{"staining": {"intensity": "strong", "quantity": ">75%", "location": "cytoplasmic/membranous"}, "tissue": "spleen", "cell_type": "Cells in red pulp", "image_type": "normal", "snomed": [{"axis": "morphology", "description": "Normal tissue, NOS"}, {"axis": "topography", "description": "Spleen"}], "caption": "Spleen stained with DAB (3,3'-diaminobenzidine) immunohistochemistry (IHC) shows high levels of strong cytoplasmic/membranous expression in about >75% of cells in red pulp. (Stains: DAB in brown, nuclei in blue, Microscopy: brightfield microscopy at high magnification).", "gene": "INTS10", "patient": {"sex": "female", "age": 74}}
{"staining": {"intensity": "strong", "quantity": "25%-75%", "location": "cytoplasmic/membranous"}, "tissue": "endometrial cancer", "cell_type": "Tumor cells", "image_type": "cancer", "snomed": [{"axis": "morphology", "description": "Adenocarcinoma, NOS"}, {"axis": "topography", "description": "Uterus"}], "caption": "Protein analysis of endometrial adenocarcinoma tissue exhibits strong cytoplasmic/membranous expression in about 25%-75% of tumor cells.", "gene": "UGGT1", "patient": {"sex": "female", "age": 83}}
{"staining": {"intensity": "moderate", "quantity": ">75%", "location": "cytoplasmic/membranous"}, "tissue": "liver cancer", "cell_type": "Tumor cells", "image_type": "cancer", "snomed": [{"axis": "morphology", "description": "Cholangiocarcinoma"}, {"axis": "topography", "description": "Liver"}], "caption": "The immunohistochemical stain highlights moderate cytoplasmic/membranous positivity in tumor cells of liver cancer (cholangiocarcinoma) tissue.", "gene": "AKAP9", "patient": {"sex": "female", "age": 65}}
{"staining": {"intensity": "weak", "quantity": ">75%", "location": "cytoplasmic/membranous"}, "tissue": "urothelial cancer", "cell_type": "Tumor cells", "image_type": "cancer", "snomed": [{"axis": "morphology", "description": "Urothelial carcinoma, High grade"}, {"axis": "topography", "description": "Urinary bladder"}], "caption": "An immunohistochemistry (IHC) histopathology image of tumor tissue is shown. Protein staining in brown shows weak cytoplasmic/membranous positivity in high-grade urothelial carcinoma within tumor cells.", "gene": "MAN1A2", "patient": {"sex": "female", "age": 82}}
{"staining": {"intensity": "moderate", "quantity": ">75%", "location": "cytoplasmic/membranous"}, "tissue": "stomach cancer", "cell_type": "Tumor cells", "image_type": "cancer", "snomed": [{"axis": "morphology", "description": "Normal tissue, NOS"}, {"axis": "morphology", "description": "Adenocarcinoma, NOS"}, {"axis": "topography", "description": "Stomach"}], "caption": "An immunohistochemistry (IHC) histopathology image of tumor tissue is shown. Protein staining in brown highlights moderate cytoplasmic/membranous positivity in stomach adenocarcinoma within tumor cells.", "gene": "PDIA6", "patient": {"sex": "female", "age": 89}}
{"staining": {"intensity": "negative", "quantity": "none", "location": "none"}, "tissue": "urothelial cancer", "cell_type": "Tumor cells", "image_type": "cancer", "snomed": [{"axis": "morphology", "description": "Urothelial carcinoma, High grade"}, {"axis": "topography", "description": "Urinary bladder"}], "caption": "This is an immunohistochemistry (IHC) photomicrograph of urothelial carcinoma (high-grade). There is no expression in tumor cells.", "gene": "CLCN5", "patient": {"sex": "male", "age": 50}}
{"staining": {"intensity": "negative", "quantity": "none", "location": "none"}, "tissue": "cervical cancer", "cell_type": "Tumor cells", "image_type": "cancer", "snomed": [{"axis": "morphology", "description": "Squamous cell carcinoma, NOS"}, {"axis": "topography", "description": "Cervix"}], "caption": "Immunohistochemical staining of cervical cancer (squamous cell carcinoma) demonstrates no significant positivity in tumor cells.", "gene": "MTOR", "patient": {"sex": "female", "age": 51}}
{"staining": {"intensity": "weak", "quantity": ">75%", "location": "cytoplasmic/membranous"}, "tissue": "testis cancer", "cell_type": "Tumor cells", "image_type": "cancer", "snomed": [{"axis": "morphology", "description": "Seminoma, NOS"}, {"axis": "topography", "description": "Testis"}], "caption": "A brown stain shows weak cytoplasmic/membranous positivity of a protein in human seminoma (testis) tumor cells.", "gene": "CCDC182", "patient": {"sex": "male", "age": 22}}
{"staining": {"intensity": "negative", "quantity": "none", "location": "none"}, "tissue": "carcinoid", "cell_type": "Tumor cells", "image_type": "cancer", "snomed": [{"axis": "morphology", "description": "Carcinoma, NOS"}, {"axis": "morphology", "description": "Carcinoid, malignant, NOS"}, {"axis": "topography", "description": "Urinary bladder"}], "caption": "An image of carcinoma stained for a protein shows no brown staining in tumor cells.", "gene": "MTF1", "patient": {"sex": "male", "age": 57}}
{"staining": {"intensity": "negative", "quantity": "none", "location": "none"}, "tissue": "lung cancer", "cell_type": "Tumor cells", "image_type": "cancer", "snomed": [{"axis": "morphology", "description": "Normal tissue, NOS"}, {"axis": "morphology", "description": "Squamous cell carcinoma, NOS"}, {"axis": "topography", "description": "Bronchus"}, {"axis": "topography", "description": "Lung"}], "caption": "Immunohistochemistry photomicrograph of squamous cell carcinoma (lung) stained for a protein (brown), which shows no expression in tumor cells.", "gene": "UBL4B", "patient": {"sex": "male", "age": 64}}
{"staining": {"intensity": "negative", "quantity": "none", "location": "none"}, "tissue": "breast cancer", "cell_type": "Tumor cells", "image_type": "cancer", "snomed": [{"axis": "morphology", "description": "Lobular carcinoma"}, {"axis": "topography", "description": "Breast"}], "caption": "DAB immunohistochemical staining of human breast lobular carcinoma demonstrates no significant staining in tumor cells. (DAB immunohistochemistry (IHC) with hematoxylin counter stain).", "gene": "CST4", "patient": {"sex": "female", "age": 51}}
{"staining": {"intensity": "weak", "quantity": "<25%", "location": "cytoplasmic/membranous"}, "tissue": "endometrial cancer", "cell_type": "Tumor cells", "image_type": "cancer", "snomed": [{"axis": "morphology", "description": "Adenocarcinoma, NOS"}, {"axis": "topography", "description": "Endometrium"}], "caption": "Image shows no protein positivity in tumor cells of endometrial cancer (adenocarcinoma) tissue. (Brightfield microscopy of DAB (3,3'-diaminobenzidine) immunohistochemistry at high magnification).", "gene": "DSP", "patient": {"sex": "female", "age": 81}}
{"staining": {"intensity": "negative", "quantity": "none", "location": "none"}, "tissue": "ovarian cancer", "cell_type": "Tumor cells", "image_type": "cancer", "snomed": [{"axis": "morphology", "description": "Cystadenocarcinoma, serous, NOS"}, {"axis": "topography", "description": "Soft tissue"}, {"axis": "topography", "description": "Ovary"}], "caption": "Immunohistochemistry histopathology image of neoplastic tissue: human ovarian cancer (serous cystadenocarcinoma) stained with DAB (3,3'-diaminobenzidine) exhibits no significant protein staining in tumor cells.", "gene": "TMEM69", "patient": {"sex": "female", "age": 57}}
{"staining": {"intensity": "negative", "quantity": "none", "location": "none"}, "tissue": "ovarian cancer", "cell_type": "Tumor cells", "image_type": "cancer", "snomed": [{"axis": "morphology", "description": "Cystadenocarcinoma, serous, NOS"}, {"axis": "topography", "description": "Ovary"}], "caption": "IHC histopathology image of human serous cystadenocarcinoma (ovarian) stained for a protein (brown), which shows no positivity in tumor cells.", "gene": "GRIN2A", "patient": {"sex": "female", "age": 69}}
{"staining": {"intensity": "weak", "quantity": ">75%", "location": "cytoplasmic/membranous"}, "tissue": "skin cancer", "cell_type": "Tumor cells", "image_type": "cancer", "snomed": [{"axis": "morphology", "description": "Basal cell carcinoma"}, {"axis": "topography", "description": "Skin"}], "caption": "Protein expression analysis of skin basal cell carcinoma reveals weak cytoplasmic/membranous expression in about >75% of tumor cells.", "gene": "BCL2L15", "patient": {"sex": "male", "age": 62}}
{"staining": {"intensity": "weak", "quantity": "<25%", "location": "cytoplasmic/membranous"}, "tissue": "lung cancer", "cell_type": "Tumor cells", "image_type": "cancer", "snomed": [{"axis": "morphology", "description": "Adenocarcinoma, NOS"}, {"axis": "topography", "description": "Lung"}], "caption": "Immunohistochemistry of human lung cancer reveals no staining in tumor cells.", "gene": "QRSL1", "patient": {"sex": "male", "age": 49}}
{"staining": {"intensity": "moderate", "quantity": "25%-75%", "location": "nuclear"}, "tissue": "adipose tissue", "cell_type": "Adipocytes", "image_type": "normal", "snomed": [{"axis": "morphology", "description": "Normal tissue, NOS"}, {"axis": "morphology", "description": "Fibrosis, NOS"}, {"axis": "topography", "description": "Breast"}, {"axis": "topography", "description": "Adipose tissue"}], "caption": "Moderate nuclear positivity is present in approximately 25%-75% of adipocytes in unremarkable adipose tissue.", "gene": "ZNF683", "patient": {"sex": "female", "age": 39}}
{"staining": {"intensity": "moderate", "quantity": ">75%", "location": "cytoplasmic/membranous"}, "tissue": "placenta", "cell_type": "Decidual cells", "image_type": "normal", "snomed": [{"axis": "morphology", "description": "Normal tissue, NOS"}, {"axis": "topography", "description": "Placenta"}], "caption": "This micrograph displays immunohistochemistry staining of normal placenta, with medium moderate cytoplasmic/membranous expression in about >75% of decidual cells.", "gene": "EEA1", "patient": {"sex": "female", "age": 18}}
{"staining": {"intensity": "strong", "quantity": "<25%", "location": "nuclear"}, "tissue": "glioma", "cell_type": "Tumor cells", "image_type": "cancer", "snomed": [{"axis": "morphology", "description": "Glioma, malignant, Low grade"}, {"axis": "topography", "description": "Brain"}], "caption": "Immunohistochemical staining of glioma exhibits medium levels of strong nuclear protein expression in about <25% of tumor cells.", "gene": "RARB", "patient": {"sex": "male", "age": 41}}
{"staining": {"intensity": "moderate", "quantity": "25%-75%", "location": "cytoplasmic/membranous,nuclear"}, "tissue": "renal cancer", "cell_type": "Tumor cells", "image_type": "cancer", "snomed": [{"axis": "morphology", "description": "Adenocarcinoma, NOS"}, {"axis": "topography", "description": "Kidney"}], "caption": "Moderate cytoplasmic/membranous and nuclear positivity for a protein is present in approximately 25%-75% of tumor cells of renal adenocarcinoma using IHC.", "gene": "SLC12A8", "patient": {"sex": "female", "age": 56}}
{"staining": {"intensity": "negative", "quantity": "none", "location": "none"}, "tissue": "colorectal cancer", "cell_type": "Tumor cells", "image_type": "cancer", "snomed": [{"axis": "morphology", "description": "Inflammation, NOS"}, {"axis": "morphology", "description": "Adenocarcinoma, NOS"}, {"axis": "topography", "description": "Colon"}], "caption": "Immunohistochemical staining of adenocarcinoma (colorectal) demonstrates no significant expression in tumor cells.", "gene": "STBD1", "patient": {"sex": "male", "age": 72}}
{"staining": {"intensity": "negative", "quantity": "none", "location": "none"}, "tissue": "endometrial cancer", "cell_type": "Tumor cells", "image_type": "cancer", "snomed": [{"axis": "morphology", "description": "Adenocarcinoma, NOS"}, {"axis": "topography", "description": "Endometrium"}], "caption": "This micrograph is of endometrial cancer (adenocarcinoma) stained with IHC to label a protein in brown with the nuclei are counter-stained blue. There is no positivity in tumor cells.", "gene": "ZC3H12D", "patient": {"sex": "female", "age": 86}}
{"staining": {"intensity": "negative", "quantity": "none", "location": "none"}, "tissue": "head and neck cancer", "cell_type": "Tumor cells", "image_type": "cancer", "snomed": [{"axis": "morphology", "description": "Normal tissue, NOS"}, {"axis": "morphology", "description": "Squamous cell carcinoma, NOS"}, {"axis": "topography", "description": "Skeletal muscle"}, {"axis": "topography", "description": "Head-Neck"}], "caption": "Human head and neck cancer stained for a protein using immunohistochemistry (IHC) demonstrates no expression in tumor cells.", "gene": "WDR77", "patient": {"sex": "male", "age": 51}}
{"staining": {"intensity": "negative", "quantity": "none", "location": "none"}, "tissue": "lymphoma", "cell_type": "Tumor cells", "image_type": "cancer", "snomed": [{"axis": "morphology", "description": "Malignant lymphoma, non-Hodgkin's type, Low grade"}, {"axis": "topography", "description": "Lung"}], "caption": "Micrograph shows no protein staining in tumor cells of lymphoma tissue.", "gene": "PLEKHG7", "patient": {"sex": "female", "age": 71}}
____
= WORK ORDER =
Above are some lines. Repeat exactly, and only, those from the line that has "image of human" through the line that has "nuclear positivity is".

= TASK RESPONSE =
{"staining": {"intensity": "negative", "quantity": "none", "location": "none"}, "tissue": "ovarian cancer", "cell_type": "Tumor cells", "image_type": "cancer", "snomed": [{"axis": "morphology", "description": "Cystadenocarcinoma, serous, NOS"}, {"axis": "topography", "description": "Ovary"}], "caption": "IHC histopathology image of human serous cystadenocarcinoma (ovarian) stained for a protein (brown), which shows no positivity in tumor cells.", "gene": "GRIN2A", "patient": {"sex": "female", "age": 69}}
{"staining": {"intensity": "weak", "quantity": ">75%", "location": "cytoplasmic/membranous"}, "tissue": "skin cancer", "cell_type": "Tumor cells", "image_type": "cancer", "snomed": [{"axis": "morphology", "description": "Basal cell carcinoma"}, {"axis": "topography", "description": "Skin"}], "caption": "Protein expression analysis of skin basal cell carcinoma reveals weak cytoplasmic/membranous expression in about >75% of tumor cells.", "gene": "BCL2L15", "patient": {"sex": "male", "age": 62}}
{"staining": {"intensity": "weak", "quantity": "<25%", "location": "cytoplasmic/membranous"}, "tissue": "lung cancer", "cell_type": "Tumor cells", "image_type": "cancer", "snomed": [{"axis": "morphology", "description": "Adenocarcinoma, NOS"}, {"axis": "topography", "description": "Lung"}], "caption": "Immunohistochemistry of human lung cancer reveals no staining in tumor cells.", "gene": "QRSL1", "patient": {"sex": "male", "age": 49}}
{"staining": {"intensity": "moderate", "quantity": "25%-75%", "location": "nuclear"}, "tissue": "adipose tissue", "cell_type": "Adipocytes", "image_type": "normal", "snomed": [{"axis": "morphology", "description": "Normal tissue, NOS"}, {"axis": "morphology", "description": "Fibrosis, NOS"}, {"axis": "topography", "description": "Breast"}, {"axis": "topography", "description": "Adipose tissue"}], "caption": "Moderate nuclear positivity is present in approximately 25%-75% of adipocytes in unremarkable adipose tissue.", "gene": "ZNF683", "patient": {"sex": "female", "age": 39}}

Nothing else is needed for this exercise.